What was behind your decision to do as much as possible in ZBrush?
The production sketch we received from the client provided a rough guideline to the overall "look", and it was clear right from the start that Tarsem Singh wanted stone formations that looked realistic but definitely epic in scale, shape and form.
On a large scale, the cliff is stratified stone where some parts have been carved through erosion and others by man. It looks "blocky", sharp and menacing.
Close-up, the rock faces are jagged, chipped and shattered.

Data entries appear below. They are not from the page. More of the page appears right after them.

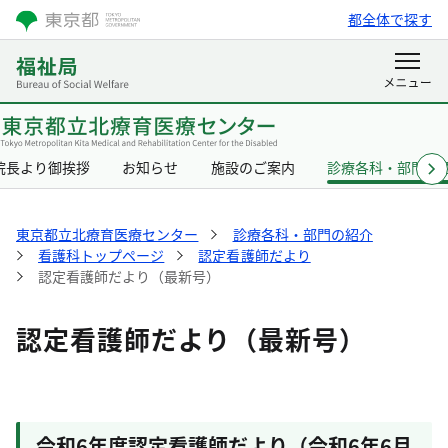
都全体で探す
院長より御挨拶
お知らせ
施設のご案内
診療各科・部門の
東京都立北療育医療センター
診療各科・部門の紹介
看護科トップページ
認定看護師だより
認定看護師だより（最新号）
認定看護師だより（最新号）
令和6年度認定看護師だより（令和6年6月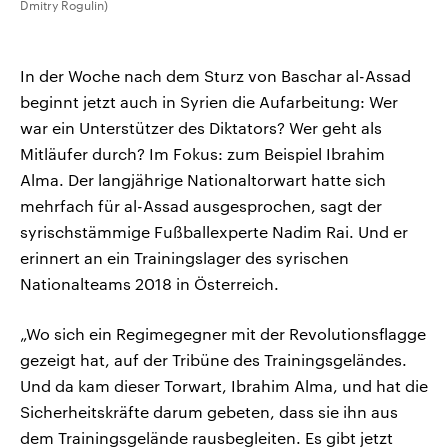
Dmitry Rogulin)
In der Woche nach dem Sturz von Baschar al-Assad
beginnt jetzt auch in Syrien die Aufarbeitung: Wer
war ein Unterstützer des Diktators? Wer geht als
Mitläufer durch? Im Fokus: zum Beispiel Ibrahim
Alma. Der langjährige Nationaltorwart hatte sich
mehrfach für al-Assad ausgesprochen, sagt der
syrischstämmige Fußballexperte Nadim Rai. Und er
erinnert an ein Trainingslager des syrischen
Nationalteams 2018 in Österreich.
„Wo sich ein Regimegegner mit der Revolutionsflagge
gezeigt hat, auf der Tribüne des Trainingsgeländes.
Und da kam dieser Torwart, Ibrahim Alma, und hat die
Sicherheitskräfte darum gebeten, dass sie ihn aus
dem Trainingsgelände rausbegleiten. Es gibt jetzt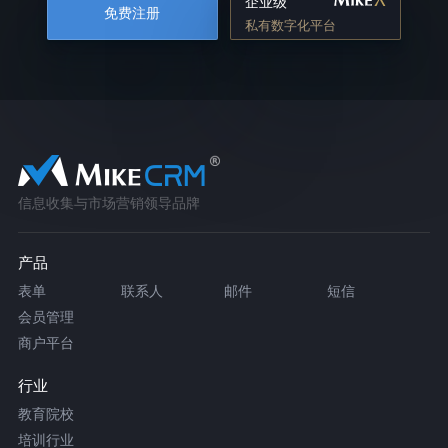
企业级
免费注册
私有数字化平台
信息收集与市场营销领导品牌
产品
表单
联系人
邮件
短信
会员管理
商户平台
行业
教育院校
培训行业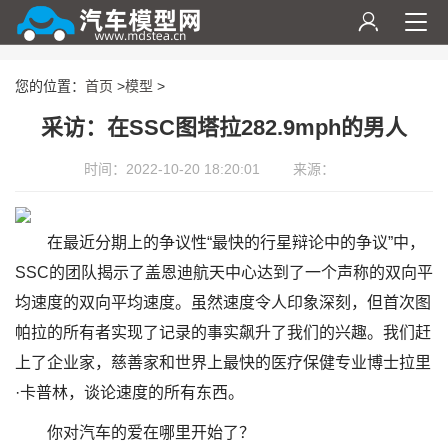
您的位置：
首页
>
模型
>
采访：在SSC图塔拉282.9mph的男人
时间：2022-10-20 18:20:01
来源：
在最近分期上的争议性“最快的行星辩论中的争议”中，
SSC的团队揭示了盖恩迪航天中心达到了一个声称的双向平
均速度的双向平均速度。虽然速度令人印象深刻，但首次图
帕拉的所有者实现了记录的事实飙升了我们的兴趣。我们赶
上了企业家，慈善家和世界上最快的医疗保健专业博士拉里
·卡普林，谈论速度的所有东西。
你对汽车的爱在哪里开始了？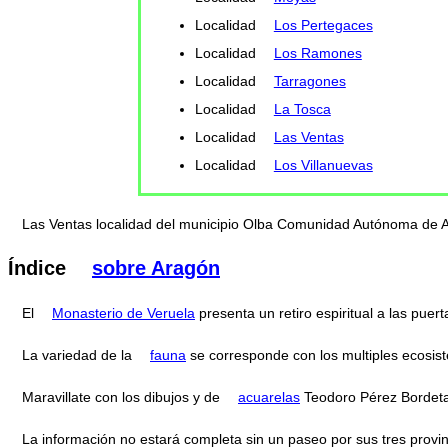
Localidad
Los Pertegaces
Localidad
Los Ramones
Localidad
Tarragones
Localidad
La Tosca
Localidad
Las Ventas
Localidad
Los Villanuevas
Las Ventas localidad del municipio Olba Comunidad Autónoma de 
Índice
sobre Aragón
El
Monasterio de Veruela
presenta un retiro espiritual a las pu
La variedad de la
fauna
se corresponde con los multiples ecosis
Maravillate con los dibujos y de
acuarelas
Teodoro Pérez Bordeta
La información no estará completa sin un paseo por sus tres provi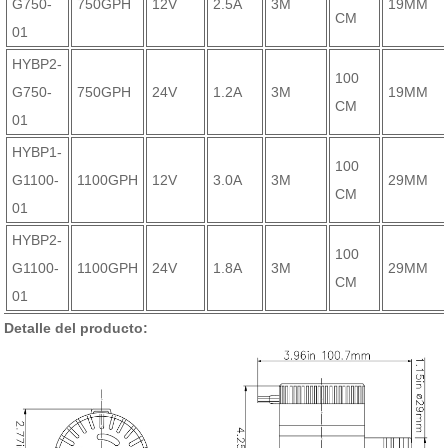
G750-
750GPH
12V
2.5A
3M
19MM
CM
01
HYBP2-
100
G750-
750GPH
24V
1.2A
3M
19MM
CM
01
HYBP1-
100
G1100-
1100GPH
12V
3.0A
3M
29MM
CM
01
HYBP2-
100
G1100-
1100GPH
24V
1.8A
3M
29MM
CM
01
Detalle del producto: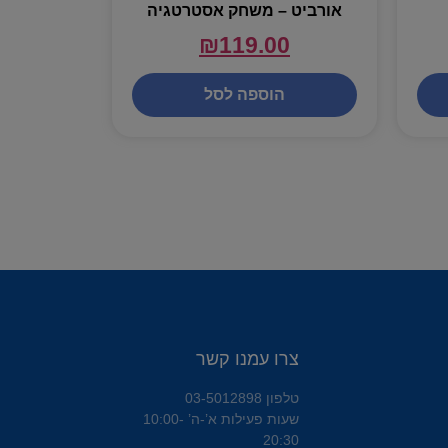
אורביט – משחק אסטרטגיה
₪
119.00
הוספה לסל
צרו עמנו קשר
טלפון 03-5012898
שעות פעילות א’-ה’ 10:00-
20:30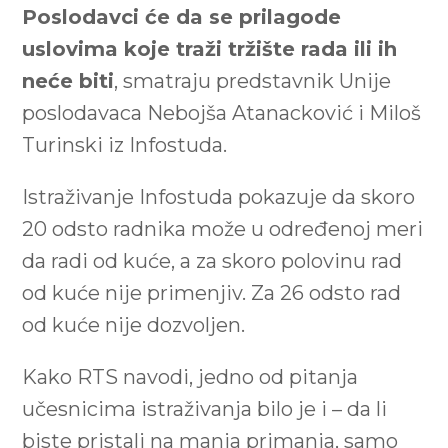
Poslodavci će da se prilagode
uslovima koje traži tržište rada ili ih
neće biti
, smatraju predstavnik Unije
poslodavaca Nebojša Atanacković i Miloš
Turinski iz Infostuda.
Istraživanje Infostuda pokazuje da skoro
20 odsto radnika može u određenoj meri
da radi od kuće, a za skoro polovinu rad
od kuće nije primenjiv. Za 26 odsto rad
od kuće nije dozvoljen.
Kako RTS navodi, jedno od pitanja
učesnicima istraživanja bilo je i – da li
biste pristali na manja primanja, samo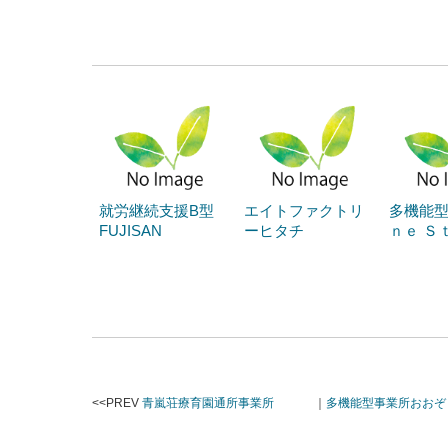
就労継続支援B型
エイトファクトリ
多機能型
FUJISAN
ーヒタチ
ｎｅ Ｓ
<<PREV
青嵐荘療育園通所事業所
｜
多機能型事業所おおぞ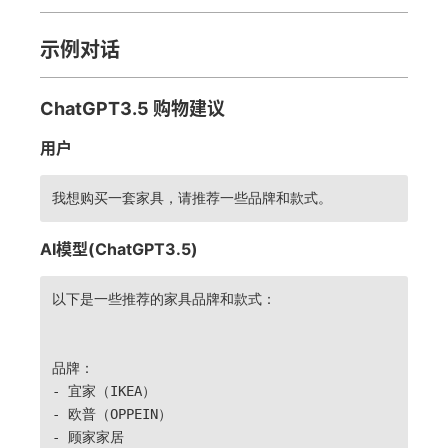
示例对话
ChatGPT3.5 购物建议
用户
我想购买一套家具，请推荐一些品牌和款式。
AI模型(ChatGPT3.5)
以下是一些推荐的家具品牌和款式：
品牌：
- 宜家（IKEA）
- 欧普（OPPEIN）
- 顾家家居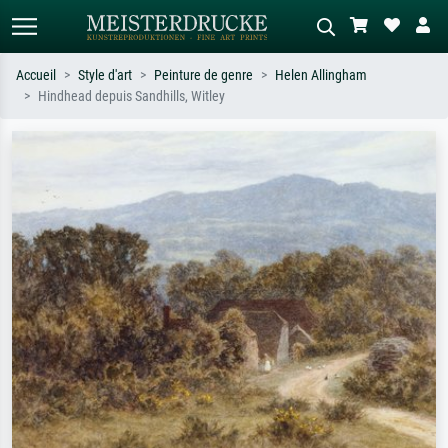
Accueil
Style d'art
Peinture de genre
Helen Allingham
Hindhead depuis Sandhills, Witley
Recherche standard
Recherche d'images IA
Recherchez par artiste, titre ou style –
Décrivez la scène – ex. prairie verte,
ex. Monet, Nuit étoilée,
abstrait avec beaucoup de rouge,
impressionnisme, vague de Hokusai,
tableau sombre, nu debout près d'un
nu.
arbre.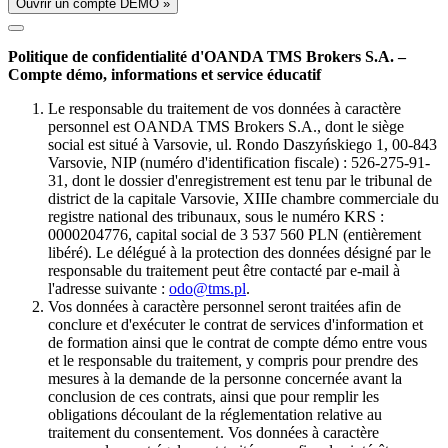
Ouvrir un compte DÉMO »
Politique de confidentialité d'OANDA TMS Brokers S.A. –
Compte démo, informations et service éducatif
Le responsable du traitement de vos données à caractère
personnel est OANDA TMS Brokers S.A., dont le siège
social est situé à Varsovie, ul. Rondo Daszyńskiego 1, 00-843
Varsovie, NIP (numéro d'identification fiscale) : 526-275-91-
31, dont le dossier d'enregistrement est tenu par le tribunal de
district de la capitale Varsovie, XIIIe chambre commerciale du
registre national des tribunaux, sous le numéro KRS :
0000204776, capital social de 3 537 560 PLN (entièrement
libéré). Le délégué à la protection des données désigné par le
responsable du traitement peut être contacté par e-mail à
l'adresse suivante :
odo@tms.pl
.
Vos données à caractère personnel seront traitées afin de
conclure et d'exécuter le contrat de services d'information et
de formation ainsi que le contrat de compte démo entre vous
et le responsable du traitement, y compris pour prendre des
mesures à la demande de la personne concernée avant la
conclusion de ces contrats, ainsi que pour remplir les
obligations découlant de la réglementation relative au
traitement du consentement. Vos données à caractère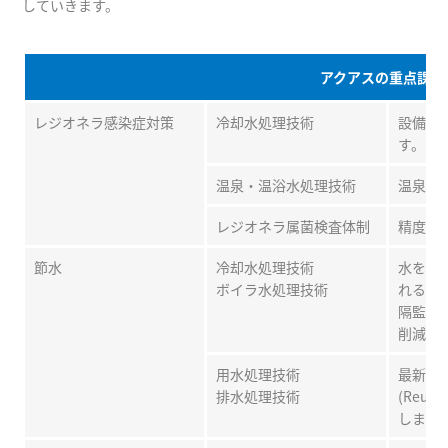
していきます。
アクアスの重点課題
レジオネラ感染症対策
冷却水処理技術
設備で
す。
温泉・温浴水処理技術
温泉・
レジオネラ属菌検査体制
精度の
節水
冷却水処理技術
水を使
ボイラ水処理技術
れるボ
隔監視
削減に
用水処理技術
最新の用
排水処理技術
(Reu
します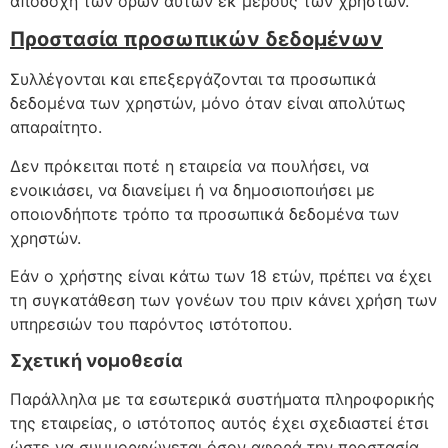
αποδοχή των όρων αυτών εκ μέρους των χρηστών.
Προστασία προσωπικών δεδομένων
Συλλέγονται και επεξεργάζονται τα προσωπικά
δεδομένα των χρηστών, μόνο όταν είναι απολύτως
απαραίτητο.
Δεν πρόκειται ποτέ η εταιρεία να πουλήσει, να
ενοικιάσει, να διανείμει ή να δημοσιοποιήσει με
οποιονδήποτε τρόπο τα προσωπικά δεδομένα των
χρηστών.
Εάν ο χρήστης είναι κάτω των 18 ετών, πρέπει να έχει
τη συγκατάθεση των γονέων του πριν κάνει χρήση των
υπηρεσιών του παρόντος ιστότοπου.
Σχετική νομοθεσία
Παράλληλα με τα εσωτερικά συστήματα πληροφορικής
της εταιρείας, ο ιστότοπος αυτός έχει σχεδιαστεί έτσι
ώστε να συμμορφώνεται όσον αφορά την προστασία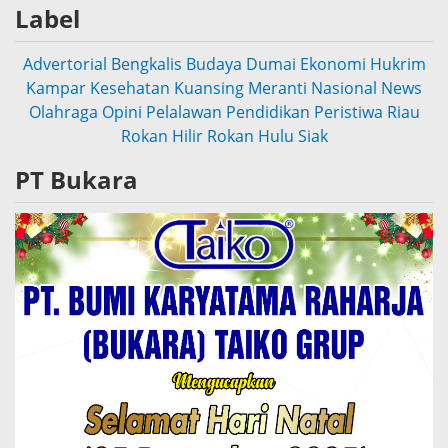
Label
Advertorial
Bengkalis
Budaya
Dumai
Ekonomi
Hukrim
Kampar
Kesehatan
Kuansing
Meranti
Nasional
News
Olahraga
Opini
Pelalawan
Pendidikan
Peristiwa
Riau
Rokan Hilir
Rokan Hulu
Siak
PT Bukara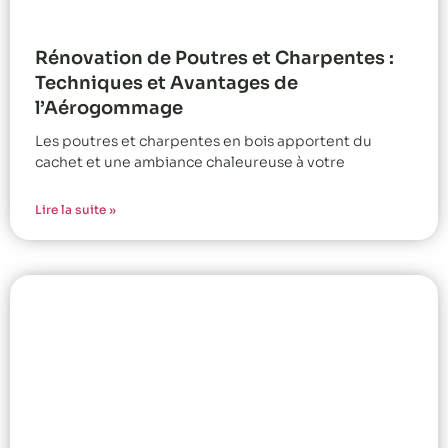
Rénovation de Poutres et Charpentes :
Techniques et Avantages de
l’Aérogommage
Les poutres et charpentes en bois apportent du
cachet et une ambiance chaleureuse à votre
Lire la suite »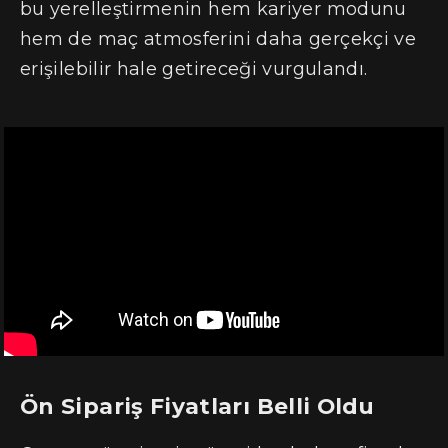
bu yerelleştirmenin hem kariyer modunu
hem de maç atmosferini daha gerçekçi ve
erişilebilir hale getireceği vurgulandı.
Ön Sipariş Fiyatları Belli Oldu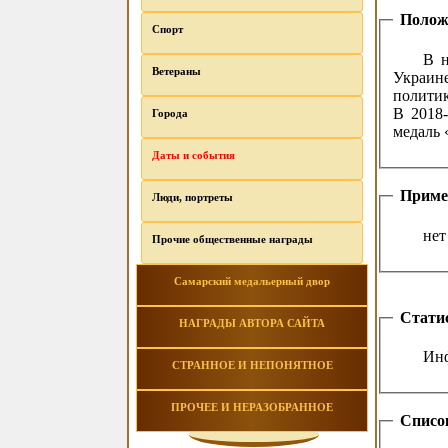
Полож
Спорт
В н
Ветераны
Украин
политик
В 2018-
Города
медаль 
Даты и события
Приме
Люди, портреты
нет
Прочие общественные награды
Самарский медальерный двор
Стати
НАГРАДЫ АВТОРА САЙТА
Инф
СТРАННОЕ И НЕПОНЯТНОЕ
ПРОЧЕЕ И НЕРАЗОБРАННОЕ
Списо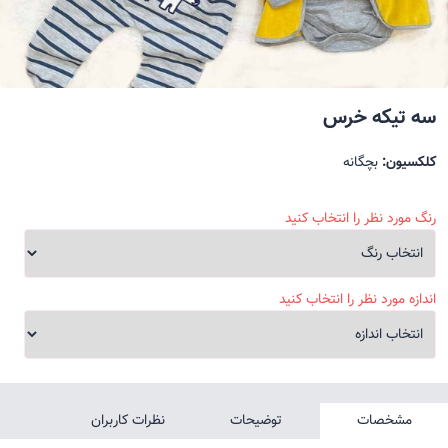
سه تیکه خرس
کلکسیون:
بچگانه
رنگ مورد نظر را انتخاب کنید
اندازه مورد نظر را انتخاب کنید
مشخصات
توضیحات
نظرات کاربران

There is lots of faceting and very few smooth areas.
We had shots that called for both broad wide angles and super close-ups... and some shots that had both!
The decision was to build a model that would rely massively on displacement maps that could handle the wide distance range between camera and rock face, while keeping the actual geometry of the 3D assets with a comparatively low polygon count.
How did you create the high-resolution alphas that you used?
As the displacement maps would be very detailed and there were a lot of blocks to be sculpted, I had to streamline my work by having alphas that needed no further sculpting refinement once I had projected them.
They were all derived from pictures of the rock faces built on set (to match the close-up areas) and reference images of wide-angle rock formations to cover wider areas the camera would never get close to.
Since I didn't get the chance to photograph anything for the particular requirements of creating ZBrush alphas, I had to do a lot of retouching on the references beforehand in Photoshop. Once I was pleased with the retouches, I would generate an initial displacement map through CrazyBump, and bring it into ZBrush to be tested on a flat plane.
I would tweak the settings in the Alpha palette until I got a combination of values that gave me an ideal displacement effect and the best edge softening for proper blending. Only then would I hit "make alpha" and add it to my library. Overall, I consistently used about 30 custom-made rock alphas for sculpting in SD and HD.
How did you prepare for the ZBrush step?
Using the rough 3D model that was sent to Image Engine as the basis for the cliff structure envisioned by Mr. Singh, I proceeded to build a more detailed "blocked" version of the same volume in Maya and tagged parts of it with real images of rock features that I thought would fit specific parts of the cliff - broader areas and also the ones closer to the live-action sets.
Once we got general approval for those, I began assessing how much ZBrush could aid in the sculpting and detailing of the model.
It was obvious the whole cliff could not be tackled as a single mesh. I set up a "segments table" that split the whole mass into 20 distinct blocks or areas.
The initial blocking of the cliff in Maya was done by simply scaling and piling dozens of polygon cubes together. These served as a "volume guide" for the formations that would bridge each live-action set area and matched the 3D model of the cliff used by Mr. Singh in his shots.
Once we decided how the whole cliff should be segmented, I built cages in Maya that surrounded the cubes that formed each cliff chunk and sent both cages and blocks to ZBrush. I then shrink-wrapped the cages onto the grouped cubes, creating a single mesh that matched the intended volume and could be refined further.
For each block, I pushed the subdivisions up to anywhere between two and three million polygons for initial sculpting. For parts that required the highest amount of detail, I would sculpt further using the HD Geometry feature in ZBrush. I would then export 4K 32-bit displacement maps for each block and reassemble the whole cliff in Maya to be rendered in 3Delight.
I created a custom library of alphas based on an extensive list of rock formation references that matched the types of rock that suited each area. Most of these were very hi-res, ranging from 2K to 3K. The time spent on these alphas was invaluable to speed up the sculpting process and nail a particular look of rock, which could be consistent across the twenty segments.